* _The task_:
Extract the records below word for word and ignore the images.

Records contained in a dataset
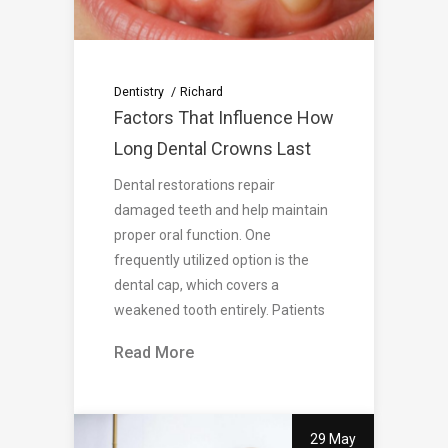
Dentistry
Richard
Factors That Influence How
Long Dental Crowns Last
Dental restorations repair
damaged teeth and help maintain
proper oral function. One
frequently utilized option is the
dental cap, which covers a
weakened tooth entirely. Patients
Read More
29 May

* _Response_:
Dentistry
Richard
Factors That Influence How
Long Dental Crowns Last
Dental restorations repair
damaged teeth and help maintain
proper oral function. One
frequently utilized option is the
dental cap, which covers a
weakened tooth entirely. Patients
Read More
29 May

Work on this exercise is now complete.